# Is "the Golden Hour" longer in winter



## rlemert (Dec 27, 2013)

(Posting in the Beginner's section because this seems like a basic question.)

  I often see people talk about taking your pictures in "the Golden hours" of early morning or late evening because the sunlight is too harsh at mid-day. It seems to me that part of the reason for this is the fact that the sunlight is 'filtered' by more atmosphere at the ends of the day (first item you can comment on). If this is the case, does this mean that you can get better light throughout the day in winter when the sun is lower toward the southern (in the northern hemisphere) horizon?

  A more general question might even be - which is better for photography, 'winter' sunlight or 'summer' sunlight?


----------



## 480sparky (Dec 27, 2013)

The Golden Hour is based on the sunrise and sunset times. The only thing that changes is what time during the day they start & stop.


----------



## KmH (Dec 27, 2013)

The golden hours are indeed longer in the winter at more northern latitudes, and at more southern latitudes.

In general winter light is less harsh than summer light. How much less harsh again depends on your latitude.

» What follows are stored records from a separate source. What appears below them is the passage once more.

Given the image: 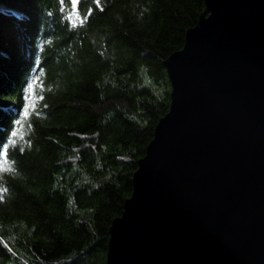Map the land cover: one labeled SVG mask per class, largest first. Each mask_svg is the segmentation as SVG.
<instances>
[{
    "label": "trees",
    "instance_id": "obj_1",
    "mask_svg": "<svg viewBox=\"0 0 264 264\" xmlns=\"http://www.w3.org/2000/svg\"><path fill=\"white\" fill-rule=\"evenodd\" d=\"M203 10L0 0V264H105L108 229L169 108L163 62Z\"/></svg>",
    "mask_w": 264,
    "mask_h": 264
},
{
    "label": "water",
    "instance_id": "obj_2",
    "mask_svg": "<svg viewBox=\"0 0 264 264\" xmlns=\"http://www.w3.org/2000/svg\"><path fill=\"white\" fill-rule=\"evenodd\" d=\"M203 2L105 264H264V0Z\"/></svg>",
    "mask_w": 264,
    "mask_h": 264
},
{
    "label": "snow or ice",
    "instance_id": "obj_3",
    "mask_svg": "<svg viewBox=\"0 0 264 264\" xmlns=\"http://www.w3.org/2000/svg\"><path fill=\"white\" fill-rule=\"evenodd\" d=\"M25 115H27V112L25 113ZM13 135H15V133ZM0 198H2V197H0Z\"/></svg>",
    "mask_w": 264,
    "mask_h": 264
}]
</instances>
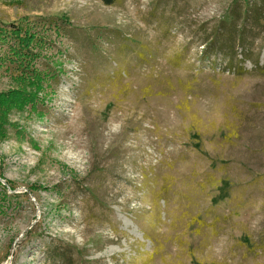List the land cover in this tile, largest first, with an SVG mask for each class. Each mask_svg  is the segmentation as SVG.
Segmentation results:
<instances>
[{
    "label": "rangeland",
    "instance_id": "1",
    "mask_svg": "<svg viewBox=\"0 0 264 264\" xmlns=\"http://www.w3.org/2000/svg\"><path fill=\"white\" fill-rule=\"evenodd\" d=\"M0 32V264H264V0H0Z\"/></svg>",
    "mask_w": 264,
    "mask_h": 264
},
{
    "label": "trees",
    "instance_id": "2",
    "mask_svg": "<svg viewBox=\"0 0 264 264\" xmlns=\"http://www.w3.org/2000/svg\"><path fill=\"white\" fill-rule=\"evenodd\" d=\"M102 2L106 5H111L115 2V0H102ZM9 30H13V28H9ZM225 57H226V67L229 70H232L234 68V64H233L234 61H237L239 63H243L245 61V59H248V56H242V58H239V59L236 58V56H225ZM253 64L255 66V69H257L259 71V73L264 75V62L260 63L258 60H256V61H253ZM237 69H238L237 73H241L242 71H246V70H244L242 65H239V67H237Z\"/></svg>",
    "mask_w": 264,
    "mask_h": 264
}]
</instances>
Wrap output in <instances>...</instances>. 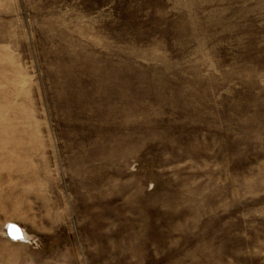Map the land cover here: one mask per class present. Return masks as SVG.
<instances>
[{
	"label": "rangeland",
	"instance_id": "1",
	"mask_svg": "<svg viewBox=\"0 0 264 264\" xmlns=\"http://www.w3.org/2000/svg\"><path fill=\"white\" fill-rule=\"evenodd\" d=\"M0 264H264V0H0Z\"/></svg>",
	"mask_w": 264,
	"mask_h": 264
},
{
	"label": "bare ground",
	"instance_id": "2",
	"mask_svg": "<svg viewBox=\"0 0 264 264\" xmlns=\"http://www.w3.org/2000/svg\"><path fill=\"white\" fill-rule=\"evenodd\" d=\"M11 231L13 235H16L17 237L24 236V233L22 232L21 227H19L18 225L12 224Z\"/></svg>",
	"mask_w": 264,
	"mask_h": 264
},
{
	"label": "built area",
	"instance_id": "3",
	"mask_svg": "<svg viewBox=\"0 0 264 264\" xmlns=\"http://www.w3.org/2000/svg\"><path fill=\"white\" fill-rule=\"evenodd\" d=\"M7 231H9V230H7ZM9 236H16V235H13V233H12V231H11V229H10V233H9ZM16 239H19L20 237H15Z\"/></svg>",
	"mask_w": 264,
	"mask_h": 264
}]
</instances>
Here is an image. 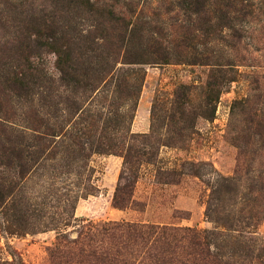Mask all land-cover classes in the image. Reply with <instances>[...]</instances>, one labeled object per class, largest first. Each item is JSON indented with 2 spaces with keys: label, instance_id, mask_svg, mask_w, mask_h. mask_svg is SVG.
Instances as JSON below:
<instances>
[{
  "label": "rangeland",
  "instance_id": "rangeland-1",
  "mask_svg": "<svg viewBox=\"0 0 264 264\" xmlns=\"http://www.w3.org/2000/svg\"><path fill=\"white\" fill-rule=\"evenodd\" d=\"M0 264H264V0H0Z\"/></svg>",
  "mask_w": 264,
  "mask_h": 264
},
{
  "label": "trees",
  "instance_id": "trees-1",
  "mask_svg": "<svg viewBox=\"0 0 264 264\" xmlns=\"http://www.w3.org/2000/svg\"><path fill=\"white\" fill-rule=\"evenodd\" d=\"M198 1H199V0H193V3L196 4ZM115 205H116V203H115ZM167 237H168L169 239H173V238H174L173 236L170 237V236H167V235H166V240H167ZM170 244H171V242H170ZM167 245H169V243H168ZM155 260H156V257H155ZM210 263H213V261H211Z\"/></svg>",
  "mask_w": 264,
  "mask_h": 264
}]
</instances>
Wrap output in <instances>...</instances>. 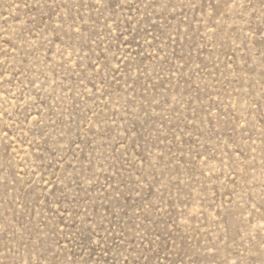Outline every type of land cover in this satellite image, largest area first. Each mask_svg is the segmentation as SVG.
I'll use <instances>...</instances> for the list:
<instances>
[{
    "label": "rangeland",
    "instance_id": "rangeland-1",
    "mask_svg": "<svg viewBox=\"0 0 264 264\" xmlns=\"http://www.w3.org/2000/svg\"><path fill=\"white\" fill-rule=\"evenodd\" d=\"M0 264H264V0H0Z\"/></svg>",
    "mask_w": 264,
    "mask_h": 264
}]
</instances>
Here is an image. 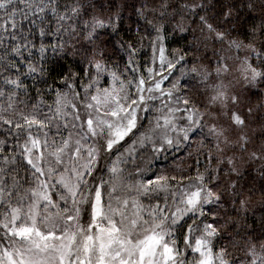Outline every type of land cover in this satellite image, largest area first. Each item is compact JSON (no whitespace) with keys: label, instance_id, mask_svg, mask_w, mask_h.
Returning a JSON list of instances; mask_svg holds the SVG:
<instances>
[{"label":"snow or ice","instance_id":"snow-or-ice-1","mask_svg":"<svg viewBox=\"0 0 264 264\" xmlns=\"http://www.w3.org/2000/svg\"><path fill=\"white\" fill-rule=\"evenodd\" d=\"M205 7V0H143L135 13L150 29L119 41L128 55L121 68L97 43L100 30L119 35V10L102 18L83 0H0V264H264V236L236 227L244 216L232 222L234 235L217 219L229 198L248 210L229 151L246 153L264 175V144L249 150L240 97L223 84L230 66L215 47L211 56L195 46L166 55L165 41L168 31L198 30L204 49L219 44L236 58L244 51L241 74L252 87H264V44L232 37L233 4L215 24L200 14ZM145 42L146 68L137 56ZM53 60L66 69L58 84L49 83ZM185 76L204 86L201 102L181 84ZM142 113L151 116L147 127ZM208 134L215 156L206 153L203 168L197 157L191 172L145 180L139 165L125 167L138 148L203 147Z\"/></svg>","mask_w":264,"mask_h":264},{"label":"trees","instance_id":"trees-1","mask_svg":"<svg viewBox=\"0 0 264 264\" xmlns=\"http://www.w3.org/2000/svg\"><path fill=\"white\" fill-rule=\"evenodd\" d=\"M142 2L143 0H83L89 15H98L102 18H107L110 15H114L115 12L119 10L122 17L118 28L119 35L113 33L110 29L100 30V41L97 43L104 48L107 56L115 58V62L118 63L121 68H123L126 63L128 55L118 47L119 41L121 39L128 41L130 37L132 41H135L134 29H139L141 32H143L145 28L150 29L145 19L135 13V8H138ZM153 2L158 4L159 0H149V6H151ZM172 2L177 3L178 0H172ZM225 3H231L236 8V11L233 12L231 23L227 25L230 29H234L231 32L232 37L242 40L246 44L253 42L259 49L261 44H264V35H261V33H264V7H261L262 0H205L206 7L200 14L206 15L210 22L214 24L218 23L219 14ZM248 3H252L254 7L251 9L248 8L246 6ZM174 14L175 13H173V15ZM151 18L152 17L149 16V19ZM196 23H198V21ZM165 24L166 28L171 29L174 26V21L169 17L165 21ZM193 27H195V24H193ZM201 39L202 36L198 30L183 33L168 31L165 45L169 53H171L173 49H188L195 46L199 48L201 52H207L209 56L212 54L213 47H215L216 52L222 56L228 54L221 52V46L219 44L212 45L210 43L209 47L204 49L200 43ZM223 48L226 49L227 45H223ZM232 52L235 51L233 50L230 53ZM150 55L151 53L147 48V42H145V47L137 54L139 63L144 65L145 68L149 63ZM192 58V54L190 53L187 59L191 60ZM69 62H72L71 57H69ZM62 63L63 62L57 63L55 60L50 61L49 73L51 79L49 83H59L60 74L66 71L65 68L60 66ZM188 67H191V65H188ZM144 70L145 69L142 68L141 72H144ZM175 75L178 76L179 73L176 72ZM25 82L29 85L33 83L30 78H26ZM181 84L190 89L191 97L195 98L197 102H201L204 99L201 95L204 86L200 84L198 77L192 79L190 76H185L184 79L181 80ZM37 86L39 87L40 85L38 84ZM29 91L33 92V95L35 94L31 88H29ZM21 99L30 100L31 98H25L21 94ZM45 99L48 100L49 103L51 102V98L45 97ZM248 102L249 107L252 109L251 115H253L250 124L253 131V134H250L252 143L249 145V150L251 151L258 148L259 145L264 144V139L260 136L261 128L264 126V107H262V105H264V87L259 85L255 86L249 93ZM0 103H3L2 99H0ZM142 117V120L147 121L148 117L146 113H144ZM3 127L4 126L0 125V133H3ZM3 138L4 136L0 134V139ZM213 149L211 145H204L202 150L199 151L200 154H198V159L201 168L208 163L206 160V153H209V151ZM212 152L211 154L213 155ZM194 162L195 160H192L191 163H187L188 165L190 164L188 167H191ZM245 162V165L239 167L242 175L238 177L233 175L232 179L238 183L241 191L245 193V197L248 199V210L246 213H241L234 201L229 202V198L225 200L223 207L220 209V216L217 217V219H227L228 227L222 231L227 232L229 235H234L232 222L238 220L240 216H244V220L236 227L243 235L251 233L254 238H259L264 236V175H261L258 162H249L248 159H246ZM151 172L152 173L146 176V179H155V169H151ZM222 243L228 244V236L223 238ZM237 255H240V253L237 252Z\"/></svg>","mask_w":264,"mask_h":264},{"label":"rangeland","instance_id":"rangeland-1","mask_svg":"<svg viewBox=\"0 0 264 264\" xmlns=\"http://www.w3.org/2000/svg\"><path fill=\"white\" fill-rule=\"evenodd\" d=\"M169 54V52H166V55ZM245 52L241 51L239 53V57H237V54L235 52H228V54L224 55L223 62H226L230 66V71L223 75V84L226 86V90H228L230 93H236L240 97V105L239 110L243 115L247 117V122L249 124L248 134H253L252 128L250 126L251 124V117H253L252 112L248 113L249 108V102L248 97L251 90L254 89V87L247 85L243 81V76L241 74V63L243 61ZM219 82V81H217ZM167 82L165 83V87H167ZM187 88V87H185ZM188 89V88H187ZM191 96V94H190ZM195 99V98H193ZM199 103V102H197ZM156 104H160V101H156ZM141 114V119L143 118ZM148 119L147 121L151 120V116L149 114H146ZM207 119V117H206ZM146 121V126H148ZM213 121H209V123H212ZM221 123H225L226 125V118L222 117L220 120ZM207 132V128L204 130ZM204 139V145H211V147L214 148L215 140L214 137L211 134H208L206 137H201ZM202 150V147H197V142H192L190 145L185 144L182 148L179 150H168L164 153L159 154H153L151 152L150 146L144 147V148H138L137 151L134 152V155L137 157L135 164H128L125 165L127 169H133L136 167V165L140 166L141 172L140 176L146 179V176L151 172V169H155L154 178H156L159 175H180L182 173L192 171L191 167H188L189 165L187 163H191L192 160H195L198 156L199 151ZM213 155H215L214 149H213ZM229 156H234V158L237 160L238 167H242V165H245V161L247 159V154L240 153L238 150L233 153L231 151L228 152ZM245 162V163H244ZM184 163V164H183ZM187 164V165H186ZM158 166V167H157ZM139 178V177H138Z\"/></svg>","mask_w":264,"mask_h":264}]
</instances>
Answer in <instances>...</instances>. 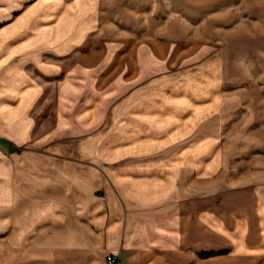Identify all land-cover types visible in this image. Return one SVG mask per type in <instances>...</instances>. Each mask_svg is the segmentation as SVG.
I'll list each match as a JSON object with an SVG mask.
<instances>
[{"label": "crops", "instance_id": "1", "mask_svg": "<svg viewBox=\"0 0 264 264\" xmlns=\"http://www.w3.org/2000/svg\"><path fill=\"white\" fill-rule=\"evenodd\" d=\"M142 1L126 11L146 24L126 28L144 32L152 24L147 33L178 44L181 35L207 33L225 47L213 64L181 77L200 91L162 89L155 105L136 109L152 124L141 128L148 136L139 138L148 147L141 153L29 150L17 158L16 146L36 137L28 131L36 92L20 90L14 101L1 96L0 161L8 156L22 170L0 172V210L14 211L13 232L0 233V264H108L107 254L117 264H264V0H210V8L209 0ZM214 1L226 4L216 8ZM246 36L252 46L242 47ZM227 82L238 86L224 89ZM203 108L222 115L220 133L218 123H206L197 137L183 133L202 126L190 120ZM0 223H9L4 212Z\"/></svg>", "mask_w": 264, "mask_h": 264}, {"label": "rangeland", "instance_id": "2", "mask_svg": "<svg viewBox=\"0 0 264 264\" xmlns=\"http://www.w3.org/2000/svg\"><path fill=\"white\" fill-rule=\"evenodd\" d=\"M132 1L137 3L136 8L143 2L0 0V97L7 94L14 101L15 93L20 90L27 88L36 92L28 125L30 137L34 134L36 137L32 143L16 146L17 158L29 150L74 157L141 153L138 149L148 148L141 145L139 138L148 137L147 131L141 128L152 124L141 119V115L135 113L136 109L155 105L162 89L185 85L192 93L200 91L197 82L195 85L186 83L181 77L187 80L186 75L213 64L225 45L207 33L184 34L178 37L180 44L173 43L167 36L147 33L153 28L152 24L149 30L136 33L126 25L135 22L142 26L146 20L140 19L137 13L132 15V11H126ZM225 2L213 3L217 8ZM205 3L206 8L211 7L210 0ZM203 13L205 15L200 13L202 19L208 14ZM245 38L240 45L252 46L251 37ZM188 40L198 41L185 46ZM207 42H214L213 48H206ZM236 86V82H227L223 87L233 90ZM244 89L247 102L251 103L250 88ZM131 91L137 93L134 98H129ZM195 99L197 105L204 101V97ZM217 102L221 99L215 100ZM222 102L227 105L225 102L229 100L225 98ZM221 118V114L204 113L203 108L202 113H194L190 120L191 127L193 124L202 126L186 128L183 133L196 137L203 135L206 123L212 129L218 123L214 132L220 133ZM186 126L189 127V123ZM153 135L156 139V133ZM123 140L136 142L119 146ZM147 153L155 154L156 146L150 147ZM9 159L7 156L0 161V172L11 174L14 165V170H22L16 160L13 165ZM3 212L9 223L5 226L0 223V233L13 232L14 211L0 210V215Z\"/></svg>", "mask_w": 264, "mask_h": 264}, {"label": "built area", "instance_id": "3", "mask_svg": "<svg viewBox=\"0 0 264 264\" xmlns=\"http://www.w3.org/2000/svg\"><path fill=\"white\" fill-rule=\"evenodd\" d=\"M106 262L108 264H117L118 263V259L115 255H112V254H107L106 257Z\"/></svg>", "mask_w": 264, "mask_h": 264}]
</instances>
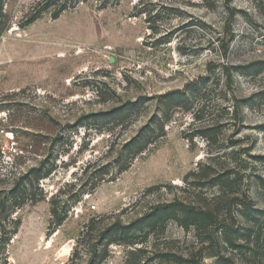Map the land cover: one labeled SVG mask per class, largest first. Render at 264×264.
<instances>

I have softer light available in the winter here in central Iowa because the Sun is lower in the sky than in Raleigh.
In the winter at local noon here in Iowa the Sun is about 45° above the southern horizon.


----------



## j-digg (Dec 28, 2013)

This place seems to have a heck of a Golden hour:


----------



## bc_steve (Dec 28, 2013)

The Golden Hour occurs when the sun is near the horizon.  Since it is lower in the sky in the winter, you will get better light throughout the daylight hours than you would when the days become longer.  And if you go far enough north, the sun will just circle around the horizon and never get all that high in the sky and the effect will be the same.  The colours from the sunrise or sunset will last longer as well.


----------



## rlemert (Dec 28, 2013)

Thanks for confirming my thoughts. It was something that occurred to me while I was driving with the sun in my face, but I wanted to get a photographer's take on it as well.


----------



## Overread (Dec 28, 2013)

Don't forget that its only a rough guideline. There are plenty of other times where there is good light or where you can modify the light to make it good.


----------



## weepete (Dec 28, 2013)

Yup, I was in the Northern Islands recently and pretty much the whole day was golden raking sunlight as the sun never got far above the horizon


----------